How to complete this task:
Report all lines of the records that contain "between".

── Data extracts

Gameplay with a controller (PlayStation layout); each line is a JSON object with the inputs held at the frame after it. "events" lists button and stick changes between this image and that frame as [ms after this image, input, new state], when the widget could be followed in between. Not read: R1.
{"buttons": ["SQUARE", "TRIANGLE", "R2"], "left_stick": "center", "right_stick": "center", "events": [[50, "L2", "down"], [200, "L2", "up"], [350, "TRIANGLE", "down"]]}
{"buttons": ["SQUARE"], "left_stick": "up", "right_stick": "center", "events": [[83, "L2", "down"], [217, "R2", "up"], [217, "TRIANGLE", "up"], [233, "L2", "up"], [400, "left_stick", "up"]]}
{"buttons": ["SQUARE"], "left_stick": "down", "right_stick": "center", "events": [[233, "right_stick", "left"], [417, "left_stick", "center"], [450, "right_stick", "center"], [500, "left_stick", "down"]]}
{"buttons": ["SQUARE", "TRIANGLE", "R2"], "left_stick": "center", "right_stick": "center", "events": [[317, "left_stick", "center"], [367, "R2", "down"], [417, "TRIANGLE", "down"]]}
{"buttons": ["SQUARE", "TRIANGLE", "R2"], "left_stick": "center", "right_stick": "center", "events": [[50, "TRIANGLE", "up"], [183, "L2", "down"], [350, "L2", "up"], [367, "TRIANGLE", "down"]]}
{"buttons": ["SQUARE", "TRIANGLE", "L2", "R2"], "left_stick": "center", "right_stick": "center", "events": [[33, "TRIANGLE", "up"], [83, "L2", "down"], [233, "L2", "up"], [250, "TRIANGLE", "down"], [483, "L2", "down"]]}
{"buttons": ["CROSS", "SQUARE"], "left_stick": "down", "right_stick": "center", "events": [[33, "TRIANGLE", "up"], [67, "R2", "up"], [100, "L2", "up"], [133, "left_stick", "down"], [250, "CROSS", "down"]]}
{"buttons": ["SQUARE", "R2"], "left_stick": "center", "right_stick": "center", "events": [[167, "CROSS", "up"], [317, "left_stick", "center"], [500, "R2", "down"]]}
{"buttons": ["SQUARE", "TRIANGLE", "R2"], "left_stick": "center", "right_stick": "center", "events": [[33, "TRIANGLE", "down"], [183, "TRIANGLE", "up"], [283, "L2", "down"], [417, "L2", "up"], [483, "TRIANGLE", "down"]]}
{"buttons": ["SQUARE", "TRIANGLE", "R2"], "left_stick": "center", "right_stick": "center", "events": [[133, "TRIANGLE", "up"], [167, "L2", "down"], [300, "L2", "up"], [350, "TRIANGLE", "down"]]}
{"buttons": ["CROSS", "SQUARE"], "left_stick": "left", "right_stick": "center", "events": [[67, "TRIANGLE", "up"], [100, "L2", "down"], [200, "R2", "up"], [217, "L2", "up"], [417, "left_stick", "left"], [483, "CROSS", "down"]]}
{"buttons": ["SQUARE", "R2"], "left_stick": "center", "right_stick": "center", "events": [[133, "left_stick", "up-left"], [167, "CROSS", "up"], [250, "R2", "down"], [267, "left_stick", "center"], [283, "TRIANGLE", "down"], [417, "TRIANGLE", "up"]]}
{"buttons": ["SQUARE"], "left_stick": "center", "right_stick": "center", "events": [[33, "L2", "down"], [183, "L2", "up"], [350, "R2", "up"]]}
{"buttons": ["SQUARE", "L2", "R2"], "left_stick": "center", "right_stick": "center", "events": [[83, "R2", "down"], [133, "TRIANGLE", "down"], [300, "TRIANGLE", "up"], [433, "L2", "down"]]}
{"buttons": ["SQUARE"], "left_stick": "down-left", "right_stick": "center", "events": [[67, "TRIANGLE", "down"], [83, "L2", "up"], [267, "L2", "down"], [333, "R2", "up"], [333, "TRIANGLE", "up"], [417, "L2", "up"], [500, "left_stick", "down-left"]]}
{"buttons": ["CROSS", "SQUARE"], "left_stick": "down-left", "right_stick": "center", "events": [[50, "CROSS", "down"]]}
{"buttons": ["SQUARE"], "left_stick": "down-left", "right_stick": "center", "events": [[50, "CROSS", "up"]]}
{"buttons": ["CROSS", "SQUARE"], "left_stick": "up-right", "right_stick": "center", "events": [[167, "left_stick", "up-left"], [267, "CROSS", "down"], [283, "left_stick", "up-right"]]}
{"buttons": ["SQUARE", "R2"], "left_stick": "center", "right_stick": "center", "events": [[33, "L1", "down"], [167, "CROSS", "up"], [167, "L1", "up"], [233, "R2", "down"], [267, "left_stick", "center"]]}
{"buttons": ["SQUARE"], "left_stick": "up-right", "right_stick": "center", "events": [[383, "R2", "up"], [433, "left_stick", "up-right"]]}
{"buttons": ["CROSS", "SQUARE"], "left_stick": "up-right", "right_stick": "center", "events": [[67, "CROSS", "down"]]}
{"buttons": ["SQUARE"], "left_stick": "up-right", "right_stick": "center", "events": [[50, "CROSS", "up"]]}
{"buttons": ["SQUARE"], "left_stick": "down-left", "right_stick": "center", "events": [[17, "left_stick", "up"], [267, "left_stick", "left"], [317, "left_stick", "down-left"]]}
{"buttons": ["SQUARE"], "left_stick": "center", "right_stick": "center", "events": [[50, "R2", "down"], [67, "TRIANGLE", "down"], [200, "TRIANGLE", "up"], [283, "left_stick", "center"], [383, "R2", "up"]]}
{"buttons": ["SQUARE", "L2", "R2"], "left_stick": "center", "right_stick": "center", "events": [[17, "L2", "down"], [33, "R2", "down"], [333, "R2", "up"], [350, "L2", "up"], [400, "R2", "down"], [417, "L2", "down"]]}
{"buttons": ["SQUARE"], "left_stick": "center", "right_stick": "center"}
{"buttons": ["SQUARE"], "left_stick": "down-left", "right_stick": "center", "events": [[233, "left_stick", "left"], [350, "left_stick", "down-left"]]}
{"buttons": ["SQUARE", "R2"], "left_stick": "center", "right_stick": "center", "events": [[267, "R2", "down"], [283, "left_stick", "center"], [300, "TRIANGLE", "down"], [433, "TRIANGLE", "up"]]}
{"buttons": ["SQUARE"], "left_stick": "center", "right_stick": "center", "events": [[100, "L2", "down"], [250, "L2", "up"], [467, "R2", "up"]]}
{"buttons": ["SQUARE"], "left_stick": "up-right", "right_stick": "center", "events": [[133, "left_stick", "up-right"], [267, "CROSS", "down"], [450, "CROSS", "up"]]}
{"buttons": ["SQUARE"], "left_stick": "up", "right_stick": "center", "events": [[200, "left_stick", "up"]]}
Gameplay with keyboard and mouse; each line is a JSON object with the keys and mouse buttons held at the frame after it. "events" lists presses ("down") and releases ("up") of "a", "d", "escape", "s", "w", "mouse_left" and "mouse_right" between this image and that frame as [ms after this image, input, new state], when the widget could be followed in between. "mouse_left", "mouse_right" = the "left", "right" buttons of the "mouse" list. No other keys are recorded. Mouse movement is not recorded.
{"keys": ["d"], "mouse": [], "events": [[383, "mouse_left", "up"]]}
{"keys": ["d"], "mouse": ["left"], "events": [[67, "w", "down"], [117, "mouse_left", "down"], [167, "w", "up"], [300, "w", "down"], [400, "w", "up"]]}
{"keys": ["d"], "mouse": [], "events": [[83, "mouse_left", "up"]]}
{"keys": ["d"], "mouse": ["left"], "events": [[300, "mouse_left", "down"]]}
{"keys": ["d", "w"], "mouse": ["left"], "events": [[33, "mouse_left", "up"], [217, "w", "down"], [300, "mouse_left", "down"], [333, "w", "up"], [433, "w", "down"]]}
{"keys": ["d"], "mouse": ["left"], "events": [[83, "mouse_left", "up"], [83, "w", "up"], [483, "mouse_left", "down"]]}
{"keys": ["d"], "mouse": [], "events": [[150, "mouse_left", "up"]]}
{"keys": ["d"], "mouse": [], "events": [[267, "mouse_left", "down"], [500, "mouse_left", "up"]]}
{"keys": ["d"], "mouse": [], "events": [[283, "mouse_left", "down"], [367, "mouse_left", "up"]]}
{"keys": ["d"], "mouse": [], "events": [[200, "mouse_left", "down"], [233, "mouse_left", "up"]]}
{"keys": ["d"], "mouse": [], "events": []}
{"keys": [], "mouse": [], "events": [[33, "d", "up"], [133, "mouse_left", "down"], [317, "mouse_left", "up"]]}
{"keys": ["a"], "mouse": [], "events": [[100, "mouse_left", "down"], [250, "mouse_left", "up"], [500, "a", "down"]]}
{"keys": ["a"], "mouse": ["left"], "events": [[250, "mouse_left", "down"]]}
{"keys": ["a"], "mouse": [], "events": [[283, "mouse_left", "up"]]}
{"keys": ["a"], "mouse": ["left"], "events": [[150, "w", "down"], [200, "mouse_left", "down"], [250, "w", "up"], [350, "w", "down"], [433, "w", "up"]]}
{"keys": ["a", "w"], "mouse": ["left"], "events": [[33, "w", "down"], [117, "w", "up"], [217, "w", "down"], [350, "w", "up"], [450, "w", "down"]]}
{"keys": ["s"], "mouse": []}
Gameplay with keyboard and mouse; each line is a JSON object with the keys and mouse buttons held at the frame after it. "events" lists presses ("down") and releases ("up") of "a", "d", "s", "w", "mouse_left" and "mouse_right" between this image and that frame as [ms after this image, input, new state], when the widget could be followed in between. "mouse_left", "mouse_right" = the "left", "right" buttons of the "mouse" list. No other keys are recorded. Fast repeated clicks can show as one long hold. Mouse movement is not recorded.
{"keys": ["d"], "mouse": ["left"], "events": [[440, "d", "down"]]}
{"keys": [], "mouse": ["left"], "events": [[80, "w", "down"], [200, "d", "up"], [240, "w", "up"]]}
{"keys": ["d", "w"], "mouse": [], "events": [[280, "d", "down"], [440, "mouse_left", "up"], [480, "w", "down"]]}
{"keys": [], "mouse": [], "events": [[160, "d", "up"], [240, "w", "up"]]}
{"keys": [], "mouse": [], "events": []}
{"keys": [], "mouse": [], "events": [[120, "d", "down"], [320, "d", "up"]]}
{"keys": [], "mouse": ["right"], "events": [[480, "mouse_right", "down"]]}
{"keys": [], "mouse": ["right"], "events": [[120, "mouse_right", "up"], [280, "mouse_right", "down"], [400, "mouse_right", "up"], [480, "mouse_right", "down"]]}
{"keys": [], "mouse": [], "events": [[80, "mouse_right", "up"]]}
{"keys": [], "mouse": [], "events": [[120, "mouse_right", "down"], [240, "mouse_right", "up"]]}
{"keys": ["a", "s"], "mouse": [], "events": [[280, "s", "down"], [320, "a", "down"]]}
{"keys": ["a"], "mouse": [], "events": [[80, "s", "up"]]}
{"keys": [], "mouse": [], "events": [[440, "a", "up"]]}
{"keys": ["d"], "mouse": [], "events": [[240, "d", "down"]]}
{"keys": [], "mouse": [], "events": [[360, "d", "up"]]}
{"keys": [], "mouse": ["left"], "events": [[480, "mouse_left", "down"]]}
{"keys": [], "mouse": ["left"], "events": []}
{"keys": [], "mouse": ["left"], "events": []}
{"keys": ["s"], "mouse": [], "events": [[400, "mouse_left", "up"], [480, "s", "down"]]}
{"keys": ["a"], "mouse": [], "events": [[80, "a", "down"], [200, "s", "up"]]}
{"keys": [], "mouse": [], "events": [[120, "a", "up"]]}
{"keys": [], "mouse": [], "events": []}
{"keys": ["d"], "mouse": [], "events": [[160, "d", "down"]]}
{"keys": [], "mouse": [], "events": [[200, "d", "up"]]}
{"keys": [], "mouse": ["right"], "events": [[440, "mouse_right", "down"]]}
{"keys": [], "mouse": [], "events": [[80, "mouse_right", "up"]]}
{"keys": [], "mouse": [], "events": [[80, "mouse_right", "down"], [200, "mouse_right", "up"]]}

────

Response to the exercise:
Gameplay with a controller (PlayStation layout); each line is a JSON object with the inputs held at the frame after it. "events" lists button and stick changes between this image and that frame as [ms after this image, input, new state], when the widget could be followed in between. Not read: R1.
Gameplay with keyboard and mouse; each line is a JSON object with the keys and mouse buttons held at the frame after it. "events" lists presses ("down") and releases ("up") of "a", "d", "escape", "s", "w", "mouse_left" and "mouse_right" between this image and that frame as [ms after this image, input, new state], when the widget could be followed in between. "mouse_left", "mouse_right" = the "left", "right" buttons of the "mouse" list. No other keys are recorded. Mouse movement is not recorded.
Gameplay with keyboard and mouse; each line is a JSON object with the keys and mouse buttons held at the frame after it. "events" lists presses ("down") and releases ("up") of "a", "d", "s", "w", "mouse_left" and "mouse_right" between this image and that frame as [ms after this image, input, new state], when the widget could be followed in between. "mouse_left", "mouse_right" = the "left", "right" buttons of the "mouse" list. No other keys are recorded. Fast repeated clicks can show as one long hold. Mouse movement is not recorded.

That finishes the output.